Configuration Section.
     Class class-name-3 as "external-class-name-3"
     Id Division.
     Environment Division.
     Data Division.
     Working-Storage Section.
     Procedure Division.
          {class methods}
     End Factory.
     Id Division.
     Environment Division.
     Data Division.
     Procedure Division.
          {object methods}
     End Object.
End Class class-name-1.
     Example 1. Class Definition

Id Division.
Method-Id. method-name-1 ...
Data Division.
Working-Storage Section.
Linkage Section.
Procedure Division [Using ...] [Returning ...] .
     Invoke object-reference method [Using ...] [Returning ...]
Exit method.
End Method method-name-1.
Example 2. Method Definition

Class Definition
· Format:
     [ ID DIVISION] (parameterized classes not covered here, see below)
   CLASS-ID. class-name-1 [ AS literal-1 ]
        INHERITS { class-name-2 … }.
             [ { CLASS class-name-3 [ AS "external-class-name-3" ] … ] .
             [ { INTERFACE int-name-1 [ AS "external-int-name-1" ] … ] .
         [ { factory definition } ]
    { object definition }
END CLASS class-name-1.
Factory Definition
· The factory object contains data and methods associated with the class, for example for creating
· Each class has only one factory object
· Environment Division contains only Input-Output Section
· Factory data and methods are accessible from all object methods of that class
· defined by:
FACTORY [IMPLEMENTS interface-name-1].
[Factory Environment Division ]
[Factory Data Division]
[{factory methods}…]]
· IMPLEMENTS clause indicates that the interface of this factory object conforms to interface-1 

Object Definition
· The object definition contains data and methods associated with the objects, i.e. the instances of the class
· Environment Division contains only Input-Output Section.
· Defined by:
OBJECT [IMPLEMENTS interface-name-1].
[Object Environment Division ]
[Object Data Division]
[{object methods}...]]
· IMPLEMENTS clause indicates that the interface of this object conforms to interface-1 

Method Definition
· Method definitions are contained in the Procedure Division of the Factory or the Object
· The method definition contains object procedures and data associated with the methods.
· Defined by:
            | method-name-1 [AS literal-1]         |
METHOD-ID.  ||GET|                                 |  [OVERRIDE]
            ||SET| PROPERTY property-name-1        |
[Method Environment Division]
[Method Data Division]
                     [RETURNING data-name-2].
END METHOD method-name-1.
· Property 
- property method
· Override
- overrides inherited method

This just touches the surface of how to start doing all this OO stuff. From what I can tell the new COBOL is much more like SmallTalk (supposedly the “purest” object oriented language) as opposed to C++ (sometimes referred to as a disgusting hybrid). I’ve never used SmallTalk, but I have used C++, and the new COBOL appears to be cleaner (in my opinion) than C++ in it’s implementation, but it’s been a few years.

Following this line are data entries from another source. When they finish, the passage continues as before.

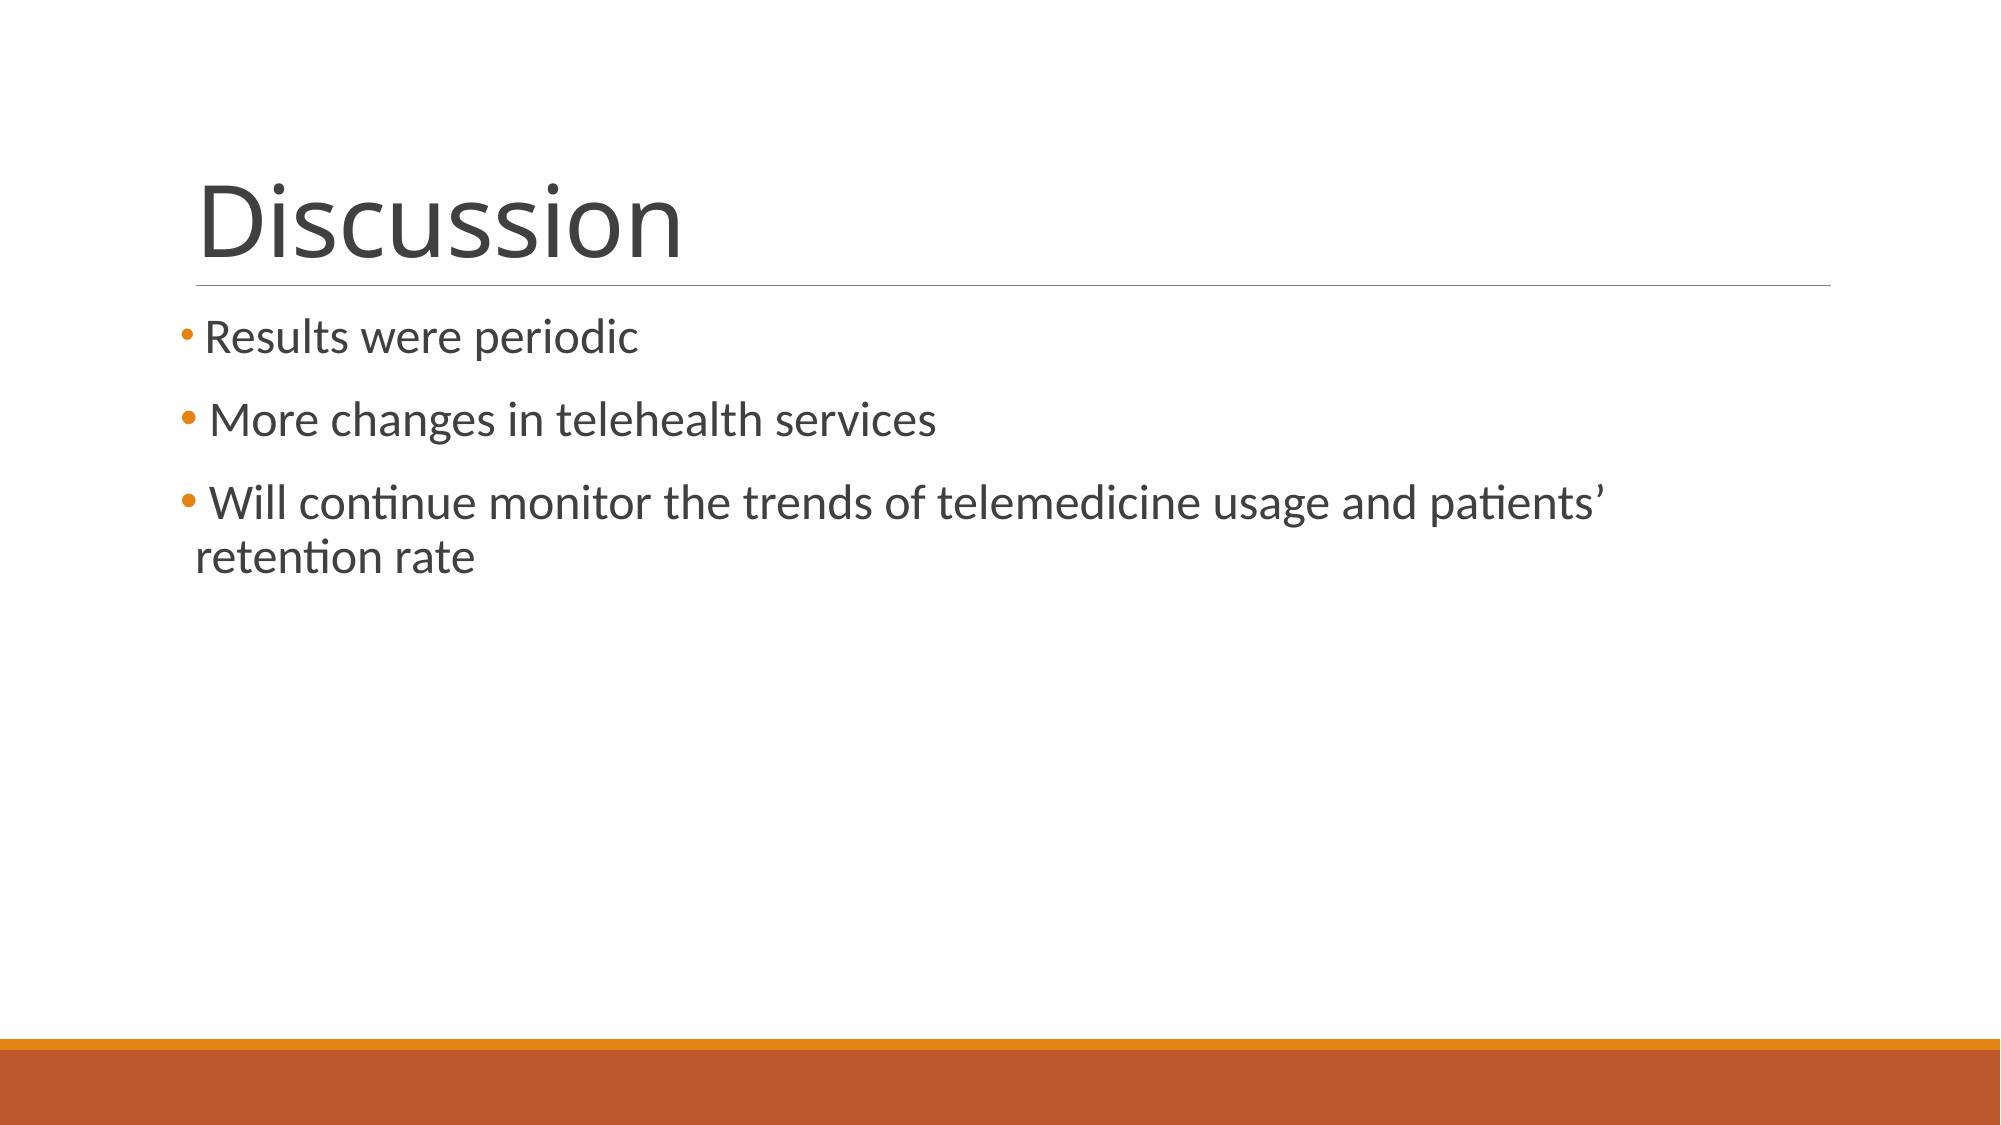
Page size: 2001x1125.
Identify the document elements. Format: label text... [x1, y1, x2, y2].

title Discussion [180, 47, 1830, 285]
list Results were periodic More changes in telehealth services Will continue monitor the trends of telemedicine usage and patients’ retention rate [180, 302, 1715, 963]
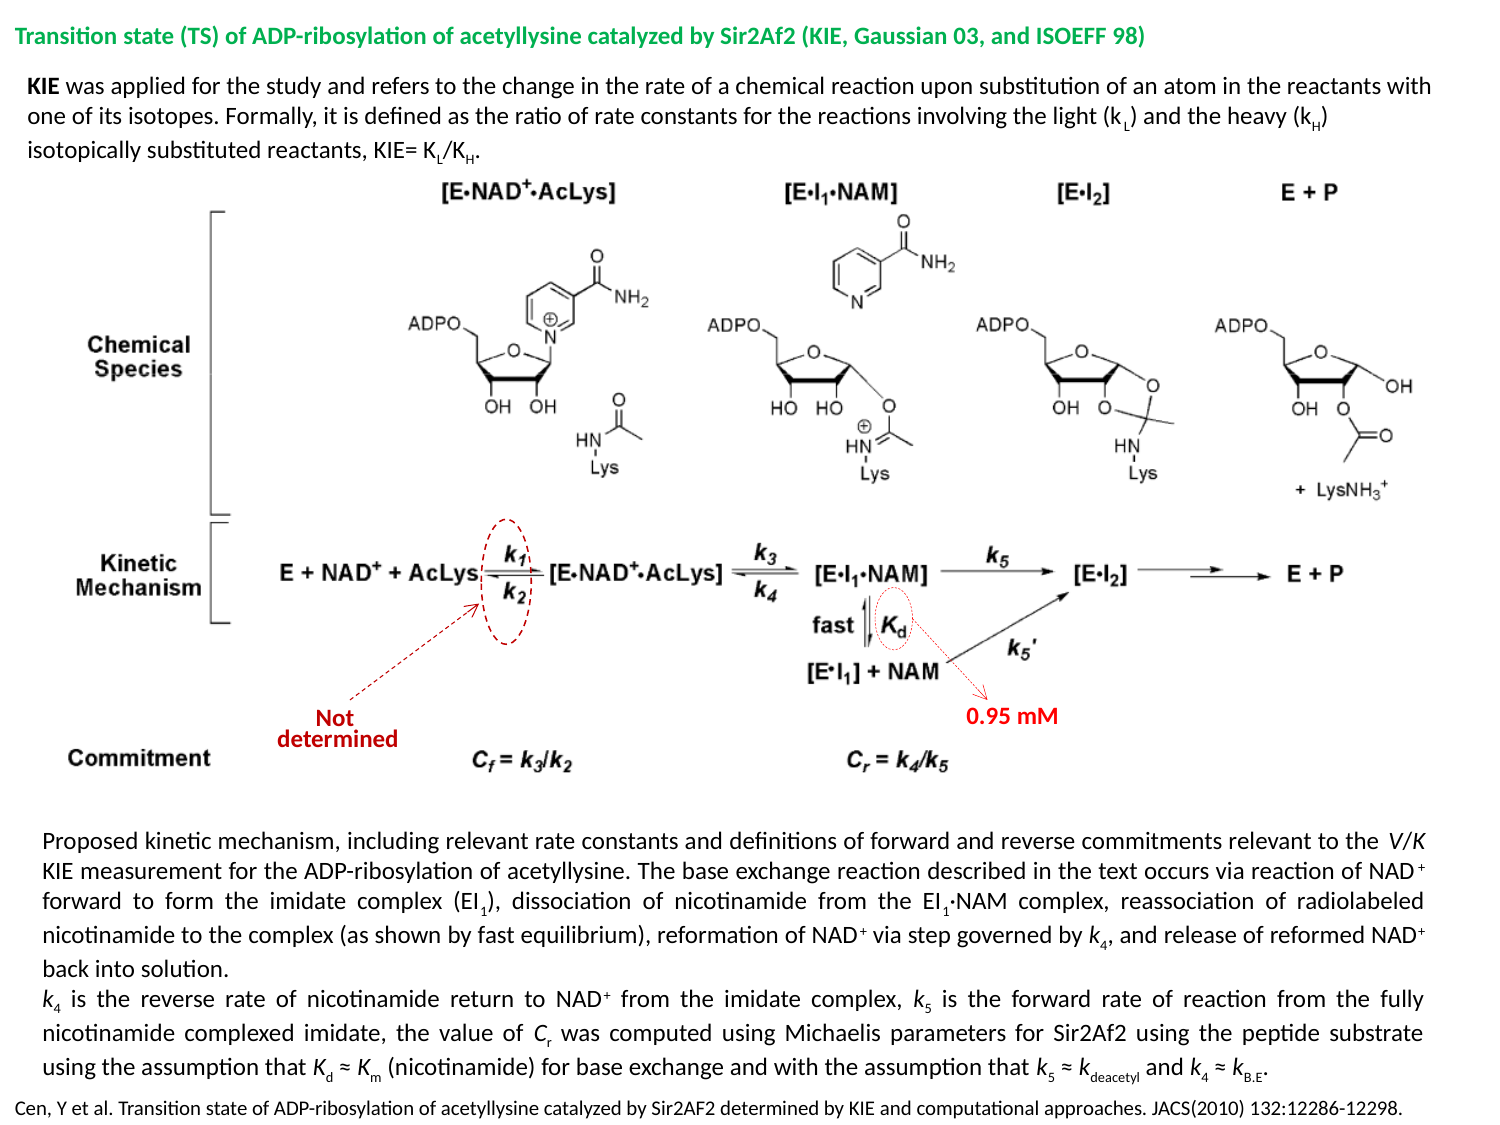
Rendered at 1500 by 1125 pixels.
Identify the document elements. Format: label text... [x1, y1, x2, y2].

picture [49, 169, 1443, 781]
text_box KIE was applied for the study and refers to the change in the rate of a chemical reaction upon substitution of an atom in the reactants with one of its isotopes. Formally, it is defined as the ratio of rate constants for the reactions involving the light (kL) and the heavy (kH) isotopically substituted reactants, KIE= KL/KH. [12, 62, 1457, 176]
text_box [912, 618, 988, 701]
text_box Proposed kinetic mechanism, including relevant rate constants and definitions of forward and reverse commitments relevant to the V/K KIE measurement for the ADP-ribosylation of acetyllysine. The base exchange reaction described in the text occurs via reaction of NAD+ forward to form the imidate complex (EI1), dissociation of nicotinamide from the EI1·NAM complex, reassociation of radiolabeled nicotinamide to the complex (as shown by fast equilibrium), reformation of NAD+ via step governed by k4, and release of reformed NAD+ back into solution. k4 is the reverse rate of nicotinamide return to NAD+ from the imidate complex, k5 is the forward rate of reaction from the fully nicotinamide complexed imidate, the value of Cr was computed using Michaelis parameters for Sir2Af2 using the peptide substrate using the assumption that Kd ≈ Km (nicotinamide) for base exchange and with the assumption that k5 ≈ kdeacetyl and k4 ≈ kB.E. [27, 817, 1441, 1093]
text_box Transition state (TS) of ADP-ribosylation of acetyllysine catalyzed by Sir2Af2 (KIE, Gaussian 03, and ISOEFF 98) [0, 12, 1475, 58]
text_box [349, 603, 480, 701]
text_box Cen, Y et al. Transition state of ADP-ribosylation of acetyllysine catalyzed by Sir2AF2 determined by KIE and computational approaches. JACS(2010) 132:12286-12298. [0, 1087, 1475, 1125]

On a slightly related topic, I try to stay on top of the GNU2COBOL project, which is supposed to be a COBOL compiler from GNU that has been slowly worked on for a number of years now. The folks that are writing it are constantly coming to COBOL users and asking their interpretation of various things in the COBOL standard. This is because of the rather vague wording that is used throughout the standards that are published. This of course is the problem when COBOL makers go to make their COBOL.

Well it appears that the new standard is going to provide material for a number of columns, so look forward to a few months of this stuff.